Bugünkü sorunların temeli İttihat ve Terakki'ye dayanıyor
Yeni kitabınızı birkaç hafta sonra raflarda göreceğiz. Nasıl bir çalışma bekliyor Ahmet Ümit okurlarını?
Bugünkü sorunlar, despotizm, demokrasinin kurulamayışı, çok seslilik, bütün bunların hepsinin aslında yüz yıl önce kümelendiği sorunların yaşandığı bir dönemi anlatıyorum; İttihat ve Terakki. 1906-1908 yılında başlayıp 1918'de sona eren; Cemal, Enver ve Talat Paşa'nın kaçmasıyla nihayete eren süreci anlatıyorum.
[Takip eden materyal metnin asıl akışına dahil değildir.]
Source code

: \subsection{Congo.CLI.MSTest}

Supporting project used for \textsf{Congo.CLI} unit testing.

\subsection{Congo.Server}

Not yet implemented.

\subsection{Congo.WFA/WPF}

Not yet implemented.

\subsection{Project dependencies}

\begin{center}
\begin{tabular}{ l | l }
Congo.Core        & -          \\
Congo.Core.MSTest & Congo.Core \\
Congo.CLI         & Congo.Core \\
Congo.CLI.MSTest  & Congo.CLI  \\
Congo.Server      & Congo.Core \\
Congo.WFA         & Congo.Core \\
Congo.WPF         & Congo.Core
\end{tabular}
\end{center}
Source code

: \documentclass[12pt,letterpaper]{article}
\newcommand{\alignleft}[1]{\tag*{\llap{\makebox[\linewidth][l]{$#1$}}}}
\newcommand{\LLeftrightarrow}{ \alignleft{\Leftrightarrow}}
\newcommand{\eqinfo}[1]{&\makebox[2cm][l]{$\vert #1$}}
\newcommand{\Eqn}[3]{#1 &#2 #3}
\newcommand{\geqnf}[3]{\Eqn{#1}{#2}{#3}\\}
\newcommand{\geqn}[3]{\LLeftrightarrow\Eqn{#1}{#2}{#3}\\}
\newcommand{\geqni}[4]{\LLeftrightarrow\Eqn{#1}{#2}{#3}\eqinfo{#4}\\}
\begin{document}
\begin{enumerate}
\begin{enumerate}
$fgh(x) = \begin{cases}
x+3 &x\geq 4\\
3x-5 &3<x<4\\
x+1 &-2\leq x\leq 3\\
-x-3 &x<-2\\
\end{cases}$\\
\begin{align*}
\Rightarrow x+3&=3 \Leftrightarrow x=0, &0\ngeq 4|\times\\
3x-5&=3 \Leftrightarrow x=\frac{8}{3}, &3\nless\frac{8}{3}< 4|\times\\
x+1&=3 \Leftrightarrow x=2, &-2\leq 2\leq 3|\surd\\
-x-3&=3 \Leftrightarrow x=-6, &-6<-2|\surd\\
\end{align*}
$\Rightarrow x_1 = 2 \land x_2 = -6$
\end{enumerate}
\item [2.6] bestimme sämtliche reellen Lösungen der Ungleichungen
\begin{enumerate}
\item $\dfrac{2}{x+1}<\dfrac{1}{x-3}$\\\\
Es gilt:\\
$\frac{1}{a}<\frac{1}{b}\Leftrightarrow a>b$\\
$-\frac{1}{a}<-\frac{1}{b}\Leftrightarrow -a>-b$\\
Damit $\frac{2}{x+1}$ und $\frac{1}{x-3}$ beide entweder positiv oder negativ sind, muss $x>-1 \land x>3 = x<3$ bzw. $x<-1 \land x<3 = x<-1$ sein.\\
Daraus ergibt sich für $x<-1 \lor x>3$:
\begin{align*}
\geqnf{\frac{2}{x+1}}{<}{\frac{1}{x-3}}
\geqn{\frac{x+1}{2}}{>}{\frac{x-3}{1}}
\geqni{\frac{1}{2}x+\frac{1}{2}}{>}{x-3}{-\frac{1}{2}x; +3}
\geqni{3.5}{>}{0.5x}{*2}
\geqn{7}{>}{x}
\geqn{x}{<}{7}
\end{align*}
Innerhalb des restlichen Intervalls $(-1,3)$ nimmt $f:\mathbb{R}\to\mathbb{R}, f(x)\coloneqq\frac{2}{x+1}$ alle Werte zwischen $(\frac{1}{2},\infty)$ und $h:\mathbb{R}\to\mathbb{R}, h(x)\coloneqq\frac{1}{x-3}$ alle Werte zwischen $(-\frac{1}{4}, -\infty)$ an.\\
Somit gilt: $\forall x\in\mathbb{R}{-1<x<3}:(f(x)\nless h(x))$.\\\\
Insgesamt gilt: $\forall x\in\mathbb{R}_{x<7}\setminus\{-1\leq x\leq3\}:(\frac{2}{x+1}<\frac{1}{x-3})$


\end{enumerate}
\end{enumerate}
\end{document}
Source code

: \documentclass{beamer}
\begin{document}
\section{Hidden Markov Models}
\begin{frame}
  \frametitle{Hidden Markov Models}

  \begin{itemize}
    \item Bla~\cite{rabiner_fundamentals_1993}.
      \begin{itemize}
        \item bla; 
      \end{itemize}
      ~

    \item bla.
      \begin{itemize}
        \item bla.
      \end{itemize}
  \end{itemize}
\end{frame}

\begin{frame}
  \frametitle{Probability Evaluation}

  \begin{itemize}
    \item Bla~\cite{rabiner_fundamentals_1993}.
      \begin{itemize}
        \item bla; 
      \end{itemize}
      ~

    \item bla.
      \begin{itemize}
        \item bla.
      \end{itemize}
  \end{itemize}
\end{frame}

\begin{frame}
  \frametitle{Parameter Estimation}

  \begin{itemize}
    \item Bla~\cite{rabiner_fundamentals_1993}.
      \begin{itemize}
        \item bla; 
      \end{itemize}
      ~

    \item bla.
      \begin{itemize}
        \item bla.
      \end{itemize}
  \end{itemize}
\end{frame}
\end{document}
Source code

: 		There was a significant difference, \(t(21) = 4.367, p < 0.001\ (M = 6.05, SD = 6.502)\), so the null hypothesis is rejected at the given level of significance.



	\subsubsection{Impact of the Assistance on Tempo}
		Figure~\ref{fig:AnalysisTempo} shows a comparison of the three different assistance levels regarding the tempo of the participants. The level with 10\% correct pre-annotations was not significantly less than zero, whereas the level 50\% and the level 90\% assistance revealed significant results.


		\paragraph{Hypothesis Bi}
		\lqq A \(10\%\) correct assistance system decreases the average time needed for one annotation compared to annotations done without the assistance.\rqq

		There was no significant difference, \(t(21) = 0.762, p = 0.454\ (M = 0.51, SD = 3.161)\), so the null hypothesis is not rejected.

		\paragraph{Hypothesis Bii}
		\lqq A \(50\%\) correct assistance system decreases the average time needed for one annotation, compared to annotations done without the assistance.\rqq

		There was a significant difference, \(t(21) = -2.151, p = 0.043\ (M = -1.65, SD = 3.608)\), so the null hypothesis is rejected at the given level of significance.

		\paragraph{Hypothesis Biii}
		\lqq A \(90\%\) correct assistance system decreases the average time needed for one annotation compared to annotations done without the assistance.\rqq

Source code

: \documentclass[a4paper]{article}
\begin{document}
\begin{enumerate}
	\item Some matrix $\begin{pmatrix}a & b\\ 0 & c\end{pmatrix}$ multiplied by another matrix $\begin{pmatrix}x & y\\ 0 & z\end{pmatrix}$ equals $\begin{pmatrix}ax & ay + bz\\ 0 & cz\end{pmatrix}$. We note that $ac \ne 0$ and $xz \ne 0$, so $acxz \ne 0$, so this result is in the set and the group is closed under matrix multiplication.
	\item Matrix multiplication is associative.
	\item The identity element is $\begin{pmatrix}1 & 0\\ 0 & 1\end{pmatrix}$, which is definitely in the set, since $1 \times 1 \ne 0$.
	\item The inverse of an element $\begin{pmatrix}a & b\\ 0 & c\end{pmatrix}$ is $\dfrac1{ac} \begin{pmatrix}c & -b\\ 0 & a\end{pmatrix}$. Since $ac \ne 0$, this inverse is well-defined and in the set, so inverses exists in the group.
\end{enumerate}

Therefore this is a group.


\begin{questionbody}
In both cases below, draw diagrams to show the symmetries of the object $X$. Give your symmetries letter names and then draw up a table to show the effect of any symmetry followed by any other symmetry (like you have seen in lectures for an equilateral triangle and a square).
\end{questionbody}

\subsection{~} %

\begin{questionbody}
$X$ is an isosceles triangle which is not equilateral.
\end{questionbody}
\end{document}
Özgürlük hareketi olarak başlayıp bir despotizme dönüşen hareketi anlatıyorum. Bugünle çok büyük benzerlikler var. Bugünün şifrelerini anlamak için o döneme bakmak gerekiyor. Çok güzel bir aşk hikâyesini ele aldım. Bir Müslüman gencin bir Yahudi kıza âşık olması, ona yazdığı günlüklerden, jurnallerden oluşan bir mektup bu. O büyük karmaşa, o büyük girdap... O 600 yıl hükümdar olan büyük Osmanlı, neden 19. yüzyılın sonunda, İngiltere gibi, Fransa gibi, Amerika gibi, İtalya gibi bir zamanlar ciddiye bile almadığımız devletlerin gerisinde kaldık ve onlara yem olduk. Bunları anlatan ve o kardeşliği nerede kaybettiğimizi konu alan bir kitap. Tarihi bir kitap ama güncel sorunlara göndermelerle dolu.